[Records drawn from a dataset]
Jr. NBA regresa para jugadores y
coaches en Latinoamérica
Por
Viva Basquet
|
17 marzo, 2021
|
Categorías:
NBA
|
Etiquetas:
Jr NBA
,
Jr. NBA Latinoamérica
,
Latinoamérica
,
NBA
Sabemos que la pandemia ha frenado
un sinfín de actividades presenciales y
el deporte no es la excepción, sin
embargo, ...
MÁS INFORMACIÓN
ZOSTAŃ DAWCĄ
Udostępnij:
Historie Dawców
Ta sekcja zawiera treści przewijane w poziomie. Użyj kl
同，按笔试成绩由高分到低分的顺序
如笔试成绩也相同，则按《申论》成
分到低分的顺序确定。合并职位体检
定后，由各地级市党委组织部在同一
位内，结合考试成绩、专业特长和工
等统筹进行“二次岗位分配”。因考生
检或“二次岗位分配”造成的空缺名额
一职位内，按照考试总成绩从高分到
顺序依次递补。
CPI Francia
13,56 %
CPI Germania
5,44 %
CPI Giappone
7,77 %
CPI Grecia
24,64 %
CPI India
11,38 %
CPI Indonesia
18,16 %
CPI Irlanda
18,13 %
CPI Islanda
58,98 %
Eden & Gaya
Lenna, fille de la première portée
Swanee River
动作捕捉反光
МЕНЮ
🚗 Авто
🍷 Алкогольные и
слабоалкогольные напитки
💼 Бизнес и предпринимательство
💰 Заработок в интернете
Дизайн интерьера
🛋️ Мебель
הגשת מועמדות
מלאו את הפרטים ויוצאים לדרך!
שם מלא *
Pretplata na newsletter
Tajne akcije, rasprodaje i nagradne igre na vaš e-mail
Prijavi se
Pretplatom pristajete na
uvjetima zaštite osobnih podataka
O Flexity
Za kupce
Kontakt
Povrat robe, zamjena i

**Action item**
Return every record exactly as it was given.

**Written response**
Jr. NBA regresa para jugadores y
coaches en Latinoamérica
Por
Viva Basquet
|
17 marzo, 2021
|
Categorías:
NBA
|
Etiquetas:
Jr NBA
,
Jr. NBA Latinoamérica
,
Latinoamérica
,
NBA
Sabemos que la pandemia ha frenado
un sinfín de actividades presenciales y
el deporte no es la excepción, sin
embargo, ...
MÁS INFORMACIÓN
ZOSTAŃ DAWCĄ
Udostępnij:
Historie Dawców
Ta sekcja zawiera treści przewijane w poziomie. Użyj kl
同，按笔试成绩由高分到低分的顺序
如笔试成绩也相同，则按《申论》成
分到低分的顺序确定。合并职位体检
定后，由各地级市党委组织部在同一
位内，结合考试成绩、专业特长和工
等统筹进行“二次岗位分配”。因考生
检或“二次岗位分配”造成的空缺名额
一职位内，按照考试总成绩从高分到
顺序依次递补。
CPI Francia
13,56 %
CPI Germania
5,44 %
CPI Giappone
7,77 %
CPI Grecia
24,64 %
CPI India
11,38 %
CPI Indonesia
18,16 %
CPI Irlanda
18,13 %
CPI Islanda
58,98 %
Eden & Gaya
Lenna, fille de la première portée
Swanee River
动作捕捉反光
МЕНЮ
🚗 Авто
🍷 Алкогольные и
слабоалкогольные напитки
💼 Бизнес и предпринимательство
💰 Заработок в интернете
Дизайн интерьера
🛋️ Мебель
הגשת מועמדות
מלאו את הפרטים ויוצאים לדרך!
שם מלא *
Pretplata na newsletter
Tajne akcije, rasprodaje i nagradne igre na vaš e-mail
Prijavi se
Pretplatom pristajete na
uvjetima zaštite osobnih podataka
O Flexity
Za kupce
Kontakt
Povrat robe, zamjena i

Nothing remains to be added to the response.